Unemployment Rates in the US Impacting Cryptocurrency Market
After the announcement of the CPI statistics, there was a shift in the overall market sentiment.. Bulls regained control, and Bitcoin eventually broke below the $24,000 barrier.
According to the Bureau of Labor Statistics (BLS), the United States created 517,000 new jobs in January, a significant increase from the revised 260,000 in December and far beyond economist expectations of 185,000.
The most recent statistics are extremely unexpected. Only 185,000 new jobs were predicted to be added to non-farm payrolls in January, according to a Reuters survey of economists. In addition, unemployment has marginally decreased from 3.5% in December to 3.4% now. But the same was predicted to increase to 3.6%.
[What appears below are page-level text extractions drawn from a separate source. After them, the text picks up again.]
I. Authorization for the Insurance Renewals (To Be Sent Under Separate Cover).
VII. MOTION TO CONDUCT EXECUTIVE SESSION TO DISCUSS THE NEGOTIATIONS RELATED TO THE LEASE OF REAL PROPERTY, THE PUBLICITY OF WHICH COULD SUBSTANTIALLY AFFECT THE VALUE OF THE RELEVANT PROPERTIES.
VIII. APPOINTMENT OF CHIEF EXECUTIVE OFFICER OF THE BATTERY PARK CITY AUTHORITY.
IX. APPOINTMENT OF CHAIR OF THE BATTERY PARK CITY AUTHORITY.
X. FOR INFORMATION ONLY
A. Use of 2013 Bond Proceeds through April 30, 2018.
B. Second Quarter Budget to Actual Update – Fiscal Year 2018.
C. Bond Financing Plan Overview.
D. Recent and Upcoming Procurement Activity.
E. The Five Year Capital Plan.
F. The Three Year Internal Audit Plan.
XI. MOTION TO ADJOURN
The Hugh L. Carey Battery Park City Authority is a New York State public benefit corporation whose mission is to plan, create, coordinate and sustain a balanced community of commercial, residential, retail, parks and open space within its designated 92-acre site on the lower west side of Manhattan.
Despite the massive wave of layoffs that affected some of the biggest companies in the country, the unemployment rate surprisingly dropped and more jobs were added back to the labor market than anticipated in January.
Rubeela Farooqi, the chief U.S. economist at High-Frequency Economics, recently told Reuters, “We caution against extrapolating. Overall, the BLS data show the economy continues to create jobs at a strong pace, and the labor market is showing only gradual signs of softening despite a rapid increase in interest rates.”
In line with almost all predictions, the Fed increased interest rates by 0.25% this week, and Chair Jerome Powell has stirred things up by invoking the word “disinflation” in accompanying remarks.
According to the CME FedWatch Tool, the likelihood of more interest rate increases in March and May dramatically increased following the jobs report. These changes added to indications that the American economy might not be slowing down sufficiently for the Federal Reserve to abandon its abrasive drive to contain price increases.